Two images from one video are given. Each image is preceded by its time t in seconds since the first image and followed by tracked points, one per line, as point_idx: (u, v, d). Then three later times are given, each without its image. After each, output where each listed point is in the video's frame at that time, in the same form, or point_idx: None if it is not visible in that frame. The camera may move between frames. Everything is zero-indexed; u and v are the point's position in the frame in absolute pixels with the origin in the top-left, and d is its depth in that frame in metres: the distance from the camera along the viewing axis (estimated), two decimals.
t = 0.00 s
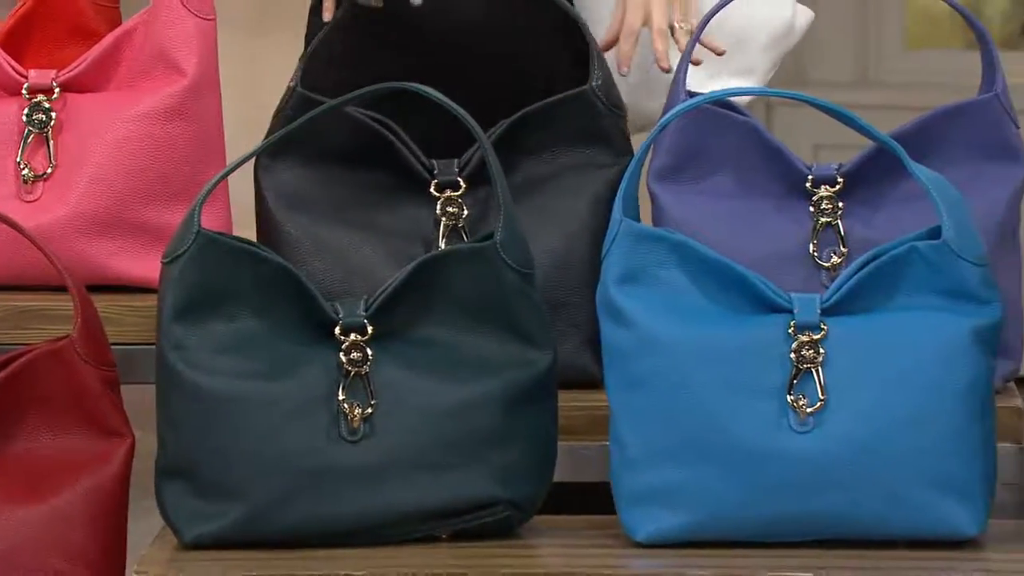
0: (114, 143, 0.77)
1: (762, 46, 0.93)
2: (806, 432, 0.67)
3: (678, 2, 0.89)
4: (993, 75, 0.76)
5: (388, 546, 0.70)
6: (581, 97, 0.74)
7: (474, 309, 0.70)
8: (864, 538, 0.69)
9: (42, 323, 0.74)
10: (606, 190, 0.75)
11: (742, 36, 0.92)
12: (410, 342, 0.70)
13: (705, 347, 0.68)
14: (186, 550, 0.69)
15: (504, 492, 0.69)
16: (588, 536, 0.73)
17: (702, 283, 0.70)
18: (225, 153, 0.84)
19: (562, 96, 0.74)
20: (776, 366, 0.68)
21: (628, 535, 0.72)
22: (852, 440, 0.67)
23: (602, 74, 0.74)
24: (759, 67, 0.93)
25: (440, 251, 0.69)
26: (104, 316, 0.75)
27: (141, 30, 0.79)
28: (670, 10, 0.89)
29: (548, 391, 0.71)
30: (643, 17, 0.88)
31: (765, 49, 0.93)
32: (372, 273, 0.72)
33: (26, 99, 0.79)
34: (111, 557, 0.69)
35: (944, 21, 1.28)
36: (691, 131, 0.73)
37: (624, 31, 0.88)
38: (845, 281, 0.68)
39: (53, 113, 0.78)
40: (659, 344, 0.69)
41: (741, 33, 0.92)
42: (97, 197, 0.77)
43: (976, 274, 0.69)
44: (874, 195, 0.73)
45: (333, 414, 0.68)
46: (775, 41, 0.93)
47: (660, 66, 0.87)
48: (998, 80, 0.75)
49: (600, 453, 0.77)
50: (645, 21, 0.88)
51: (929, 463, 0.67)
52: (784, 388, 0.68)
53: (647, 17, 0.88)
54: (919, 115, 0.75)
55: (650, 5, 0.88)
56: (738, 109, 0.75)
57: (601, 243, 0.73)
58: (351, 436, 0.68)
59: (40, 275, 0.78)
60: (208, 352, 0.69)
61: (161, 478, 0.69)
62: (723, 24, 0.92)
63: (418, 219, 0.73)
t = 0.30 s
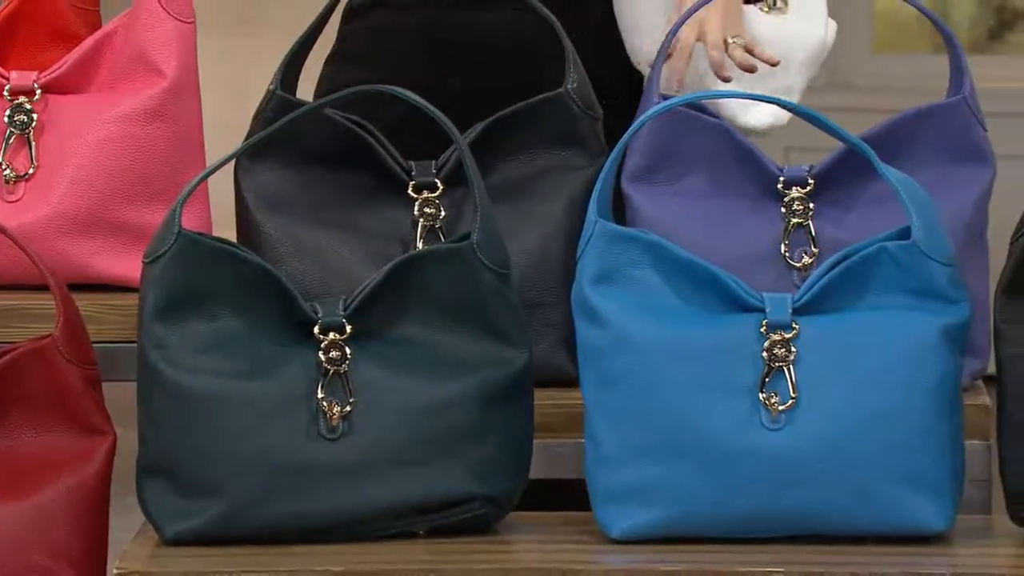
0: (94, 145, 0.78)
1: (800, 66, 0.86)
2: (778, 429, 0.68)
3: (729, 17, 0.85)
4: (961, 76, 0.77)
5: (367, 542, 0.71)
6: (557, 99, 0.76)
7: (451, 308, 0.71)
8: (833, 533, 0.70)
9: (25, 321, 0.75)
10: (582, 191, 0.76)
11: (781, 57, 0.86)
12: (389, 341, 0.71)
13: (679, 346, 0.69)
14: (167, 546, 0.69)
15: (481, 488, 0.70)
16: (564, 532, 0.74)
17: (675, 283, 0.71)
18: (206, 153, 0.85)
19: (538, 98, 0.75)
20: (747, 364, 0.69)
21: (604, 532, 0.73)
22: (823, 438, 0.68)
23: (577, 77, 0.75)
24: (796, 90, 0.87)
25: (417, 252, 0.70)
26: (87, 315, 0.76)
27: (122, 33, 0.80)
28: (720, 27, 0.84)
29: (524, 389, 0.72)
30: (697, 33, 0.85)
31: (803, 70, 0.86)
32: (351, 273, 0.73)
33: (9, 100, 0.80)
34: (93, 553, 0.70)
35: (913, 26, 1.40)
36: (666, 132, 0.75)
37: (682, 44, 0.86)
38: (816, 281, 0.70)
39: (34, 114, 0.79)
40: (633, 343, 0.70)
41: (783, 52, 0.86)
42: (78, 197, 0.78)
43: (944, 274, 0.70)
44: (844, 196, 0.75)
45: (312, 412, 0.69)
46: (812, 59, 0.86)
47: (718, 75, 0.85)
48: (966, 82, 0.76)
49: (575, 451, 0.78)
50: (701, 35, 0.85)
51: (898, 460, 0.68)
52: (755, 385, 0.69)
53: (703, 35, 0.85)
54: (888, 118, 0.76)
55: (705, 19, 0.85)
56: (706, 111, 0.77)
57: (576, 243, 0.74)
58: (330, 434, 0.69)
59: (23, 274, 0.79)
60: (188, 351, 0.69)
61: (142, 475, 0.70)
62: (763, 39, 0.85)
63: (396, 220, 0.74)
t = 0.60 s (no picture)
0: (77, 147, 0.80)
1: (785, 82, 0.88)
2: (751, 427, 0.69)
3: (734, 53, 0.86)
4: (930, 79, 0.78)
5: (346, 538, 0.72)
6: (534, 102, 0.77)
7: (430, 308, 0.72)
8: (806, 529, 0.71)
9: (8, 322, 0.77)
10: (560, 193, 0.77)
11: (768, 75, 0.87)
12: (369, 340, 0.72)
13: (655, 345, 0.70)
14: (149, 542, 0.70)
15: (459, 486, 0.71)
16: (541, 528, 0.75)
17: (650, 282, 0.72)
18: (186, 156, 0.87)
19: (515, 100, 0.76)
20: (722, 363, 0.70)
21: (580, 528, 0.74)
22: (795, 436, 0.69)
23: (554, 80, 0.76)
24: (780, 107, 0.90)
25: (397, 253, 0.71)
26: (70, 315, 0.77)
27: (105, 36, 0.81)
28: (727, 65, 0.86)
29: (502, 388, 0.73)
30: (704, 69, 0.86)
31: (789, 87, 0.88)
32: (331, 274, 0.74)
33: None
34: (76, 550, 0.71)
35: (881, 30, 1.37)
36: (640, 134, 0.77)
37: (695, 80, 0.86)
38: (789, 281, 0.71)
39: (18, 116, 0.80)
40: (609, 342, 0.71)
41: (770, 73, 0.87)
42: (62, 198, 0.80)
43: (915, 274, 0.71)
44: (816, 198, 0.77)
45: (292, 410, 0.70)
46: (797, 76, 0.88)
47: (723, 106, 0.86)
48: (936, 86, 0.78)
49: (552, 448, 0.79)
50: (710, 74, 0.86)
51: (869, 457, 0.69)
52: (729, 384, 0.70)
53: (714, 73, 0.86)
54: (860, 121, 0.78)
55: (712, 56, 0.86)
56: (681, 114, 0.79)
57: (554, 244, 0.75)
58: (310, 432, 0.70)
59: (7, 274, 0.80)
60: (171, 350, 0.70)
61: (125, 473, 0.71)
62: (761, 74, 0.87)
63: (376, 221, 0.75)
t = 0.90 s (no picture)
0: (59, 148, 0.81)
1: (760, 74, 0.94)
2: (726, 425, 0.70)
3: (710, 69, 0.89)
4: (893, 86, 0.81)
5: (326, 536, 0.73)
6: (512, 104, 0.78)
7: (409, 307, 0.72)
8: (780, 526, 0.72)
9: None
10: (538, 193, 0.78)
11: (739, 68, 0.94)
12: (349, 340, 0.72)
13: (632, 344, 0.71)
14: (131, 539, 0.71)
15: (437, 483, 0.72)
16: (519, 525, 0.76)
17: (626, 282, 0.73)
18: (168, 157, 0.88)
19: (493, 102, 0.77)
20: (696, 362, 0.71)
21: (558, 525, 0.75)
22: (769, 433, 0.70)
23: (531, 82, 0.78)
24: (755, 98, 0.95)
25: (376, 253, 0.72)
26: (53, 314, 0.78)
27: (87, 39, 0.83)
28: (708, 84, 0.89)
29: (481, 386, 0.74)
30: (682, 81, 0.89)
31: (762, 81, 0.94)
32: (310, 273, 0.75)
33: None
34: (59, 546, 0.71)
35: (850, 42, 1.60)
36: (625, 131, 0.79)
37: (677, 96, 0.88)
38: (763, 281, 0.72)
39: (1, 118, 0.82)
40: (586, 341, 0.72)
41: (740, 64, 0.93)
42: (44, 199, 0.81)
43: (887, 273, 0.72)
44: (793, 203, 0.79)
45: (272, 409, 0.71)
46: (768, 68, 0.95)
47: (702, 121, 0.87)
48: (900, 92, 0.80)
49: (530, 446, 0.80)
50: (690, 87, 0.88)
51: (842, 454, 0.70)
52: (704, 382, 0.71)
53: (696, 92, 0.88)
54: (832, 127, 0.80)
55: (689, 72, 0.89)
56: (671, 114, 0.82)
57: (532, 244, 0.76)
58: (291, 430, 0.70)
59: None
60: (152, 349, 0.71)
61: (107, 471, 0.72)
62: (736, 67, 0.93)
63: (355, 222, 0.76)
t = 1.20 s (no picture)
0: (44, 150, 0.82)
1: (738, 74, 0.97)
2: (706, 423, 0.71)
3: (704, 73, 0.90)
4: (851, 40, 0.83)
5: (309, 533, 0.74)
6: (493, 105, 0.79)
7: (392, 307, 0.73)
8: (758, 523, 0.73)
9: None
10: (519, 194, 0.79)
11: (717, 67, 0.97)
12: (332, 339, 0.73)
13: (612, 343, 0.72)
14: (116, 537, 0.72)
15: (420, 481, 0.73)
16: (499, 522, 0.77)
17: (606, 282, 0.74)
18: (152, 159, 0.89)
19: (475, 103, 0.78)
20: (676, 361, 0.72)
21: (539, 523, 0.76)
22: (748, 431, 0.71)
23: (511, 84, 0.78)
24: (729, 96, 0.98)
25: (359, 253, 0.72)
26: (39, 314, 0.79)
27: (72, 42, 0.85)
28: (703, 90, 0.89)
29: (463, 385, 0.75)
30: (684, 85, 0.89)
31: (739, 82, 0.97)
32: (293, 273, 0.75)
33: None
34: (40, 544, 0.72)
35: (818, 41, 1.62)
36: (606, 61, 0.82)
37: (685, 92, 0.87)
38: (743, 280, 0.73)
39: None
40: (567, 340, 0.72)
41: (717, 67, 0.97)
42: (29, 200, 0.82)
43: (864, 274, 0.73)
44: (758, 147, 0.80)
45: (257, 407, 0.71)
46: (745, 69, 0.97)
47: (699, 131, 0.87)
48: (859, 40, 0.82)
49: (511, 444, 0.81)
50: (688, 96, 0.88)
51: (820, 452, 0.71)
52: (684, 381, 0.72)
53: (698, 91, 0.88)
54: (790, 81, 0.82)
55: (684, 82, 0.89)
56: (661, 53, 0.83)
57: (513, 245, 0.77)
58: (275, 429, 0.71)
59: None
60: (137, 348, 0.72)
61: (92, 470, 0.72)
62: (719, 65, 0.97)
63: (338, 222, 0.77)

**Instructions to follow:** In the listing above, locate the line containing "46: (812, 59, 0.86)" and the line containing "61: (142, 475, 0.70)", then transcribe both and every line between them verbatim.

**Task solution:**
46: (812, 59, 0.86)
47: (718, 75, 0.85)
48: (966, 82, 0.76)
49: (575, 451, 0.78)
50: (701, 35, 0.85)
51: (898, 460, 0.68)
52: (755, 385, 0.69)
53: (703, 35, 0.85)
54: (888, 118, 0.76)
55: (705, 19, 0.85)
56: (706, 111, 0.77)
57: (576, 243, 0.74)
58: (330, 434, 0.69)
59: (23, 274, 0.79)
60: (188, 351, 0.69)
61: (142, 475, 0.70)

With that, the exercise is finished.